Improving performance and scaling for a key-value workload


#1

I’m load-testing a project that is expected to be relatively high-volume and high-throughput, and we’re seeing pretty severe performance degredation in Dgraph as the data size grows moderately large.

Our usage of Dgraph is primarily as a key-value document store, where each node is assigned a unique (indexed) key and has a blob of data associated with it. The data isn’t huge (a few KB on average), and based on some research [1] I’ve been under the impression that this should be no problem. Each document also potentially has a list of references to other documents, as well as some other auxiliary node types, which is where the graph comes in – but this isn’t immediately relevant, since as part of my investigation I’ve stripped out all these elements and performance hasn’t dramatically changed.

We are running a three-replica setup in Kubernetes based on (and almost identical to) the example [2] config. Below are the results of loading up about ~1.1m documents and ~1.3m other nodes (maybe ~10GB of source data). The trends are not very encouraging, with commits in particular regularly taking several seconds.

I’m trying to distinguish the cause of as a) poor design/query structure; b) resource constraints (i.e. just need more/better hardware); or c) limitations of Dgraph itself. I was hoping to get some guidance, especially on last point, as I’m not really sure what I should expect as a baseline for this use case.

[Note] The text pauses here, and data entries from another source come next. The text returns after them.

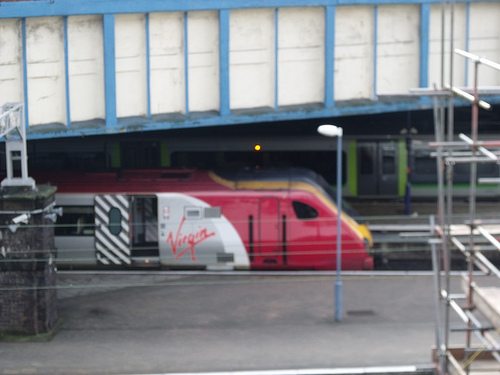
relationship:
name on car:
[165, 218, 217, 261] [0, 165, 372, 269]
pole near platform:
[311, 120, 369, 325] [55, 239, 458, 371]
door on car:
[93, 192, 133, 269] [9, 191, 251, 268]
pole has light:
[333, 126, 343, 322] [317, 119, 344, 136]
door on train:
[378, 142, 400, 195] [37, 141, 498, 202]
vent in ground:
[344, 309, 376, 316] [104, 275, 462, 371]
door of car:
[93, 187, 132, 273] [55, 191, 251, 273]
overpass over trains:
[1, 2, 498, 148] [40, 128, 498, 273]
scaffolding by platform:
[413, 44, 499, 371] [10, 265, 499, 362]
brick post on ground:
[0, 186, 55, 342] [0, 275, 461, 372]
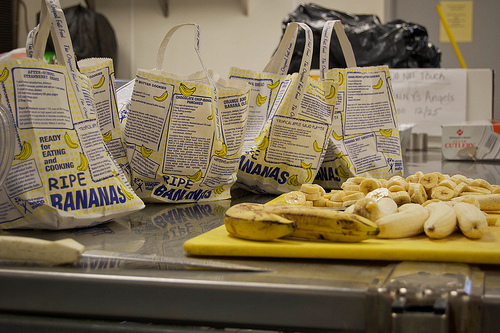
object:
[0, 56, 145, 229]
bag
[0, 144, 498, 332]
table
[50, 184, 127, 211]
writing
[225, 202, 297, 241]
banana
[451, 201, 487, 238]
banana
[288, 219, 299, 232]
tip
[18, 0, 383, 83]
wall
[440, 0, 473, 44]
notice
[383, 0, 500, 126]
door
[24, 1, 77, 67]
handle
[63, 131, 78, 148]
banana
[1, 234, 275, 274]
knife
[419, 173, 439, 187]
banana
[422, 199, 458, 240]
banana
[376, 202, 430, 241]
banana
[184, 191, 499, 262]
cutting board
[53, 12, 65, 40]
writing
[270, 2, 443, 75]
bag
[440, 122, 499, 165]
box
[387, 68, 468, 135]
paper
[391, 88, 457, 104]
writing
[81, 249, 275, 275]
blade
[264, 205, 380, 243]
banana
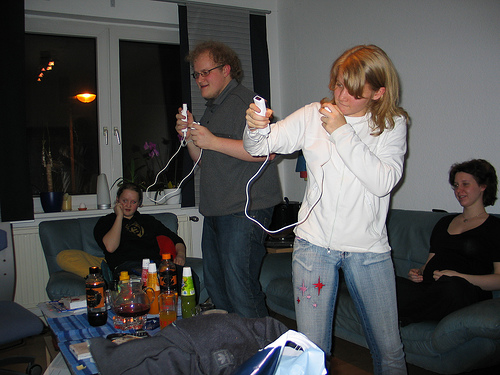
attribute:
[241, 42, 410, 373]
woman — playing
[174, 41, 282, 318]
man — playing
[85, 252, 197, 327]
bottles — grouped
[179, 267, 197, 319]
bottle — green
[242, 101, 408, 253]
shirt — white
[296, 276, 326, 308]
design — pink, red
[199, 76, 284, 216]
shirt — grey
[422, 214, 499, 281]
top — black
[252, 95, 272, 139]
wiimote — white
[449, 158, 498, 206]
hair — brown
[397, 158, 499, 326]
lady — sitting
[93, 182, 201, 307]
girl — sitting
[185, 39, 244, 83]
hair — blonde, wavy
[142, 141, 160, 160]
orchid — purple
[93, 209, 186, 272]
shirt — black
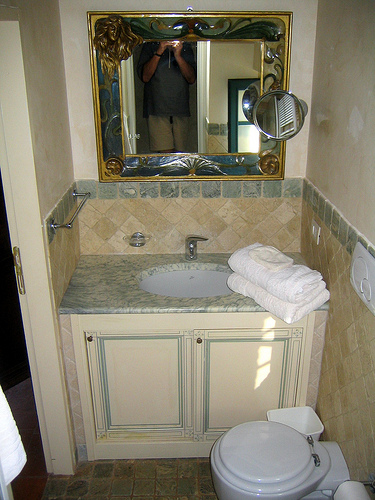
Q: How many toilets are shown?
A: One.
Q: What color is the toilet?
A: White.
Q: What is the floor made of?
A: Tile.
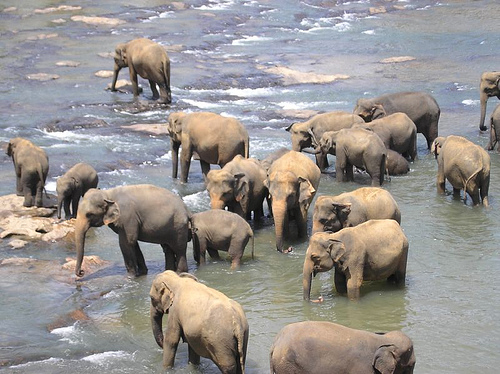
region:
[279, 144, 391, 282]
The elephants are visible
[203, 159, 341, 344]
The elephants are visible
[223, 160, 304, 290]
The elephants are visible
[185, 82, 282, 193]
The elephants are visible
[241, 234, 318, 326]
The elephants are visible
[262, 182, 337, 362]
The elephants are visible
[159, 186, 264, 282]
The elephants are visible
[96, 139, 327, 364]
The elephants are visible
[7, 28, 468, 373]
Many elephants are in the water.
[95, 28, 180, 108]
The elephant is drinking water.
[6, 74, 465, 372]
The elephants are grey.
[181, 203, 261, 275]
This is a baby elephant.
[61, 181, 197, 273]
The elephant is grey.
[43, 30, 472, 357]
The water is shallow.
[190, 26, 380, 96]
The water is moving.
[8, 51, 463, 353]
The elephants are together.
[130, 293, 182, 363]
The trunk is long.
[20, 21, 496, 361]
The sun is shining.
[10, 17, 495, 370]
herd of asian female elephants with young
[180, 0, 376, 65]
white caps on the water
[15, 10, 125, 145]
Rocks strewn across the waterway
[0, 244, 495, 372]
water does not go high up the legs of the elephants.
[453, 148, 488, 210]
a hair tipped tail on an elephant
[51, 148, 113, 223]
a very young elephant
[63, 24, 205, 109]
an elephant going off on it's own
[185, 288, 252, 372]
a large wet spot on a hind quarter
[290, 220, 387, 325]
the trunk curled up in the water.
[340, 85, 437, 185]
one elephant decides to sit down.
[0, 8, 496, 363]
A large group of elephants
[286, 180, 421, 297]
A side view of two elephants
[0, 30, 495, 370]
Elephants are in water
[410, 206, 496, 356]
The water is dirty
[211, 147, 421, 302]
Elephants have dried mud on their bodies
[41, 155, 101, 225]
A younger elephant is in the background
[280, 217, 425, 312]
Elephant is knee deep in water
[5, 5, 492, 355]
Photo was taken outdoors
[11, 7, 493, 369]
Photo was taken in the daytime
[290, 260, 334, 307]
Elephant's trunk is in the water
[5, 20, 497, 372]
Group of elephants standing in the water.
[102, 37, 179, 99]
Gray elephant drinking water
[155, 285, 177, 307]
Ear of an elephant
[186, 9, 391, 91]
Shallow water with small waves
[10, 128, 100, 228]
Two young elephants standing on a rock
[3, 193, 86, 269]
Rock standing above the waterline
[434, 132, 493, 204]
Elephant shaking it's tail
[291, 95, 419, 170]
Elephants standing together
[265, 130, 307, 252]
Elephant pulling it's trunk from the water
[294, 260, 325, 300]
Long gray trunk of an elephant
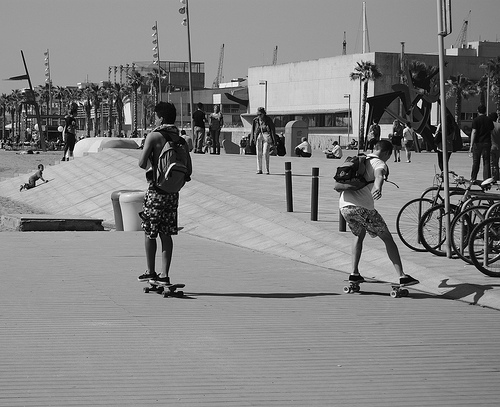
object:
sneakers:
[345, 271, 366, 283]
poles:
[283, 161, 293, 213]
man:
[137, 100, 192, 284]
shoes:
[148, 272, 170, 285]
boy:
[333, 139, 419, 287]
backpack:
[332, 152, 400, 193]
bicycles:
[395, 170, 499, 276]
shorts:
[137, 190, 180, 240]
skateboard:
[143, 280, 186, 300]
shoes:
[137, 271, 157, 282]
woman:
[249, 106, 275, 173]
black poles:
[309, 165, 320, 221]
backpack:
[149, 129, 192, 194]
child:
[20, 163, 47, 189]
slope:
[0, 148, 500, 311]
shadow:
[174, 292, 341, 299]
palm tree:
[347, 59, 382, 151]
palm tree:
[401, 59, 441, 123]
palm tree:
[445, 71, 478, 132]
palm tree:
[473, 56, 500, 121]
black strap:
[158, 128, 175, 143]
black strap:
[178, 135, 187, 145]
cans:
[110, 190, 144, 232]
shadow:
[395, 278, 500, 307]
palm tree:
[77, 87, 95, 138]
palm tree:
[86, 81, 106, 138]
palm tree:
[125, 70, 145, 137]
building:
[0, 40, 500, 137]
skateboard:
[342, 280, 410, 298]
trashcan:
[110, 188, 143, 234]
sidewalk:
[0, 149, 498, 407]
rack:
[396, 163, 500, 278]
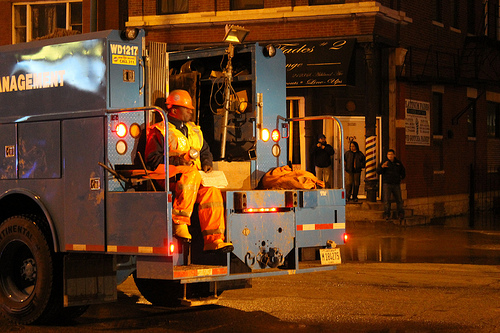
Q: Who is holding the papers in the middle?
A: The man is holding the papers.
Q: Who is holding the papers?
A: The man is holding the papers.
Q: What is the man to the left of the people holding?
A: The man is holding the papers.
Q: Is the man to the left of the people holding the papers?
A: Yes, the man is holding the papers.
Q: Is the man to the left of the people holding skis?
A: No, the man is holding the papers.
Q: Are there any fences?
A: No, there are no fences.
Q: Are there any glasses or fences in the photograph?
A: No, there are no fences or glasses.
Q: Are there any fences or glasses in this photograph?
A: No, there are no fences or glasses.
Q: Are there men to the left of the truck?
A: No, the man is to the right of the truck.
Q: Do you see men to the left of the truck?
A: No, the man is to the right of the truck.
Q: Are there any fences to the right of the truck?
A: No, there is a man to the right of the truck.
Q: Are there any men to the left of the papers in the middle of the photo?
A: No, the man is to the right of the papers.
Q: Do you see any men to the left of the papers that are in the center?
A: No, the man is to the right of the papers.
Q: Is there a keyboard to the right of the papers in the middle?
A: No, there is a man to the right of the papers.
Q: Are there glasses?
A: No, there are no glasses.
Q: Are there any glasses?
A: No, there are no glasses.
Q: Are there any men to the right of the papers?
A: Yes, there is a man to the right of the papers.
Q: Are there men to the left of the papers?
A: No, the man is to the right of the papers.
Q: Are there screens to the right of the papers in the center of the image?
A: No, there is a man to the right of the papers.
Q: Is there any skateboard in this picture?
A: No, there are no skateboards.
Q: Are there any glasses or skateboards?
A: No, there are no skateboards or glasses.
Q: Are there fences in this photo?
A: No, there are no fences.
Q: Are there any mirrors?
A: No, there are no mirrors.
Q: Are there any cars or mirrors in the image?
A: No, there are no mirrors or cars.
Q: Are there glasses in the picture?
A: No, there are no glasses.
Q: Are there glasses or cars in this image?
A: No, there are no glasses or cars.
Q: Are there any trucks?
A: Yes, there is a truck.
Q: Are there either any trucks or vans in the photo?
A: Yes, there is a truck.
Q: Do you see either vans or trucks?
A: Yes, there is a truck.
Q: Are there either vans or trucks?
A: Yes, there is a truck.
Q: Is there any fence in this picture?
A: No, there are no fences.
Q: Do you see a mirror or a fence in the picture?
A: No, there are no fences or mirrors.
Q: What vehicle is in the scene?
A: The vehicle is a truck.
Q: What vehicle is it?
A: The vehicle is a truck.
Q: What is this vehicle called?
A: That is a truck.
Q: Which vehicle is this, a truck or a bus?
A: That is a truck.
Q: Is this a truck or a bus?
A: This is a truck.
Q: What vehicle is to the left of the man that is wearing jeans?
A: The vehicle is a truck.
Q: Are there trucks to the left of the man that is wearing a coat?
A: Yes, there is a truck to the left of the man.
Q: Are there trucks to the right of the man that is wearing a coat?
A: No, the truck is to the left of the man.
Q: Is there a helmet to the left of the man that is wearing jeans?
A: No, there is a truck to the left of the man.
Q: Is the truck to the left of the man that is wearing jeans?
A: Yes, the truck is to the left of the man.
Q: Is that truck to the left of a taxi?
A: No, the truck is to the left of the man.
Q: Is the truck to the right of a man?
A: No, the truck is to the left of a man.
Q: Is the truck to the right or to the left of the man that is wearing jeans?
A: The truck is to the left of the man.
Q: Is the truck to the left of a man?
A: Yes, the truck is to the left of a man.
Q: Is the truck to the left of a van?
A: No, the truck is to the left of a man.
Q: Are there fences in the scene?
A: No, there are no fences.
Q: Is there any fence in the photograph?
A: No, there are no fences.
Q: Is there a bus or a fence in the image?
A: No, there are no fences or buses.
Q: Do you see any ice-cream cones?
A: No, there are no ice-cream cones.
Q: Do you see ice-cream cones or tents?
A: No, there are no ice-cream cones or tents.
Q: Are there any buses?
A: No, there are no buses.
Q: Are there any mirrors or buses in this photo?
A: No, there are no buses or mirrors.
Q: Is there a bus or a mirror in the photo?
A: No, there are no buses or mirrors.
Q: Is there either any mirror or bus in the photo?
A: No, there are no buses or mirrors.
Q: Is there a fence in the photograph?
A: No, there are no fences.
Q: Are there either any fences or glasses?
A: No, there are no fences or glasses.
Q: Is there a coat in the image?
A: Yes, there is a coat.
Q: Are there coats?
A: Yes, there is a coat.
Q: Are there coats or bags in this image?
A: Yes, there is a coat.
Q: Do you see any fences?
A: No, there are no fences.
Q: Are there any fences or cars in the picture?
A: No, there are no fences or cars.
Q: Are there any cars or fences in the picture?
A: No, there are no fences or cars.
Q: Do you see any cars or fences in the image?
A: No, there are no fences or cars.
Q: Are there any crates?
A: No, there are no crates.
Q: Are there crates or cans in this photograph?
A: No, there are no crates or cans.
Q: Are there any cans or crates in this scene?
A: No, there are no crates or cans.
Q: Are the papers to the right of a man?
A: No, the papers are to the left of a man.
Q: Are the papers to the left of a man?
A: Yes, the papers are to the left of a man.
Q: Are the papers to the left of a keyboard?
A: No, the papers are to the left of a man.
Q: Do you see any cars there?
A: No, there are no cars.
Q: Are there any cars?
A: No, there are no cars.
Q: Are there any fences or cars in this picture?
A: No, there are no cars or fences.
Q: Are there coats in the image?
A: Yes, there is a coat.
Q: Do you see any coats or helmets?
A: Yes, there is a coat.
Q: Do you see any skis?
A: No, there are no skis.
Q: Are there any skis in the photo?
A: No, there are no skis.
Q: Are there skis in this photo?
A: No, there are no skis.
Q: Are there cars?
A: No, there are no cars.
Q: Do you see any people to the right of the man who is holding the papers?
A: Yes, there are people to the right of the man.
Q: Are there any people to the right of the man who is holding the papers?
A: Yes, there are people to the right of the man.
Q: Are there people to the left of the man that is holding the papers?
A: No, the people are to the right of the man.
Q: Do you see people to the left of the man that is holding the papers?
A: No, the people are to the right of the man.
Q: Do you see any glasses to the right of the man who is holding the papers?
A: No, there are people to the right of the man.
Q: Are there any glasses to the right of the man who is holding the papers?
A: No, there are people to the right of the man.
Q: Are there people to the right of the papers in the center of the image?
A: Yes, there are people to the right of the papers.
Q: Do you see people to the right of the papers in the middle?
A: Yes, there are people to the right of the papers.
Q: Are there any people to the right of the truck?
A: Yes, there are people to the right of the truck.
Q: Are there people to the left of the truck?
A: No, the people are to the right of the truck.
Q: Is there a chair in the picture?
A: No, there are no chairs.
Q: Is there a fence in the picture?
A: No, there are no fences.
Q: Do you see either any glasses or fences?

As part of investigating this, I extracted a reproducer [3] with an extremely simplified version of our project.

The test program does the following. Given the following schema:

docKey: string @index(hash) @upsert .
body: string .
type Doc {
  docKey: string
  body: string
}
  1. Start a transaction
  2. Try to fetch a random node:
query Doc($key: string) {
  q(func: eq(docKey, $key)) {
    uid
    body
  }
}
  1. Mutate the body of the node (creating it if necessary)
  2. Commit the transaction

Running a three-node cluster locally, I see similar degredation – from about 150ms at start to over 650ms when approaching 1m nodes. Are these numbers in line with expectations for how this sort of primary key indexed read/write grows? Are there things we can try to improve it? Or is Dgraph not suited for this style of operation?

Thanks for any assistance!

I have been attempting to include links or urls, but the forum software is not letting me, and it’s defeating my attempts to get around it. So you will have to go searching for these.

[1]: the forum post ‘Storing blobs in Dgraph’
[2]: the ‘dgraph-ha’ YAML file in the dgraph repo
[3]: the github project ‘jfancher/dgraph-perf’